While Dynamatic has a lead in the aerostructures game - their first deal materialised in 2008 with Airbus - Mahindra brings in the experience and expertise of also being an aeroplane manufacturer, not just a supplier of components and structures. Mahindra acquired Australian company GippsAero in 2009. The company makes 20-25 small aircraft a year with its portfolio ranging from two-seater to 18-seaters.
"We are not at the lowest possible chain in components. I think we are somewhere in the middle - we are doing simple to complex detailed parts and doing sub-assemblies," says Mehra on the company's expertise in manufacturing aerostructures. "In three to four years' time, we can start doing larger aerostructures. Mahindra has an advantage because we can cut metal and take it to building an aircraft."Wipro makes actuators for landing gears and has three customers. Titan's Precision Engineering Division makes machined components for aero engines and engine accessories. Its customers include the UTC Group (a Tier-I supplier), Prat and Whitney, and Rolls Royce, among others.
Titan, known more for its watches, diversified into aerospace around 2005. "Watch making is high-precision manufacture.
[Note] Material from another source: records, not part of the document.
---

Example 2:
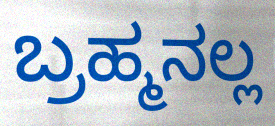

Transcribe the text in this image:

ಬ್ರಹ್ಮನಲ್ಲ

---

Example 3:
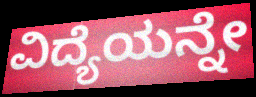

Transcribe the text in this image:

ವಿದ್ಯೆಯನ್ನೇ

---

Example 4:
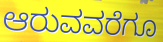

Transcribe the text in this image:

ಆರುವವರೆಗೂ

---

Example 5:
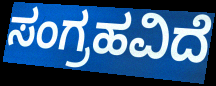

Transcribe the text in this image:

ಸಂಗ್ರಹವಿದೆ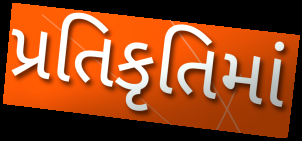
પ્રતિકૃતિમાં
We were looking at what else we can do to leverage our core capability. Aerospace manufacturing also has a tool room mindset - high precision, small batch, close tolerances," says N.P. Sridhar, Business Head of Titan's Precision Engineering Division. "We started with ISRO, making small components that go into satellites. Then we had a visit from UTC Group. That's how it triggered our thinking."
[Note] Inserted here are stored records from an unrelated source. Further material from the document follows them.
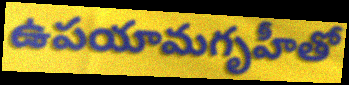
ఉపయామగృహీతో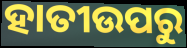
ହାତୀଉପରୁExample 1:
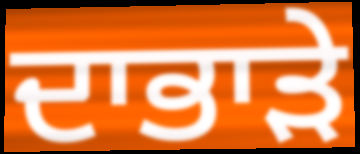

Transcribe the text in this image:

ਦਾਭਾੜੇ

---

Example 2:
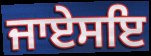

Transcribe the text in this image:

ਜਾਏਸਇ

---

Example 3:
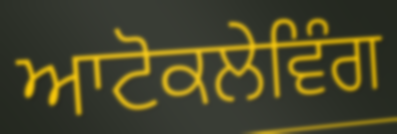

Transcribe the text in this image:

ਆਟੋਕਲੇਵਿੰਗ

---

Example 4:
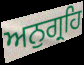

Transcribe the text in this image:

ਅਨੁਗ੍ਰਹਿ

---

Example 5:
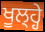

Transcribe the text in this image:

ਖੂਲ੍ਹ੍ਹੇ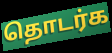
தொடர்க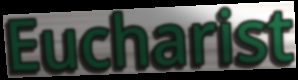
Eucharist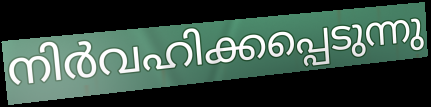
നിർവഹിക്കപ്പെടുന്നുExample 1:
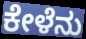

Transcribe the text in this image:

ಕೇಳೆನು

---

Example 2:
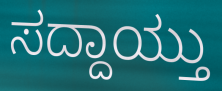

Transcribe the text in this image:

ಸದ್ದಾಯ್ತು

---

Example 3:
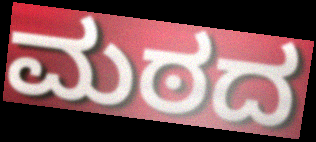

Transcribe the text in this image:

ಮಠದ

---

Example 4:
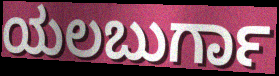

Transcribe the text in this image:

ಯಲಬುರ್ಗಾ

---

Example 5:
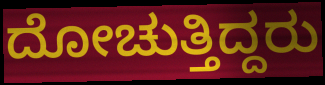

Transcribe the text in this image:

ದೋಚುತ್ತಿದ್ದರು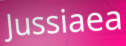
Jussiaea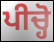
ਪੀਚ੍ਹੋ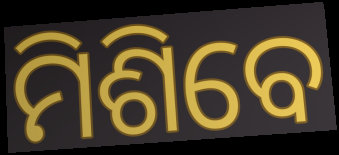
ମିଶିବେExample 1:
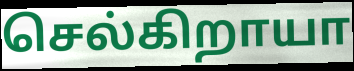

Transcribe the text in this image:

செல்கிறாயா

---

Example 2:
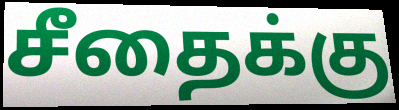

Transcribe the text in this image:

சீதைக்கு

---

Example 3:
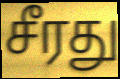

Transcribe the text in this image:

சீரது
Meanwhile, Aequs has installed the largest forging press in Asia at its SEZ in Belgaum, Karnataka. It will be used to forge large airplane components and parts. The company is one of the largest private-sector players in the Indian aerospace industry. It makes landing gear and wing components, airframes, hydraulic valve actuators and structure assemblies for Airbus and Boeing. "The opportunity is large to 'Make in India'," says Arvind Melligeri, Chairman & CEO, Aequs.
Tata Group's Titan
expects to touch revenue of Rs 500 crore from aerospace components in the next five years
While companies may be seeing the next wealth generation opportunity in commercial aerospace, the Indian industry will do well to guard against potential headwinds, warns Udayant Malhoutra, CEO and MD of Dynamatic. "Corporates think that this is a good profitable line to be in. They don't understand the risks associated with a complex manufacturing programme like aerospace," he says.
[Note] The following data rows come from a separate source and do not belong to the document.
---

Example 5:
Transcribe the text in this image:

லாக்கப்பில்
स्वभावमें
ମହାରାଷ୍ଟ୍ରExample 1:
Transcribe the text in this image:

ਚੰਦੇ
"The production is not just industrial, it is also artisanal. The products are assembled in a manual fashion. More than the senior management, it is the quality of the blue collar workforce that determines success." So companies would need good training facilities, a large workforce, and importantly, a harmonious relationship with them. "There is complete disconnect between industry requirements and skill training schools. While a large number of ITIs (Industrial Training Institutes) and diploma colleges exist, the curricula is completely dated," says Melligeri. "We have hired and spent money to train the 600 people required for our requirements after they have completed such courses. This reduces our competitiveness."
Clearly, there are several hurdles for the Indian aerospace industry despite the apparent massive opportunity. "If we want 'Make in India' to be a success, we need to address fundamental problems like cost of capital, adequate power and infrastructure as well as trained manpower. If we do that not just in aerospace but in other areas too, we will become competitive," sums up Melligeri.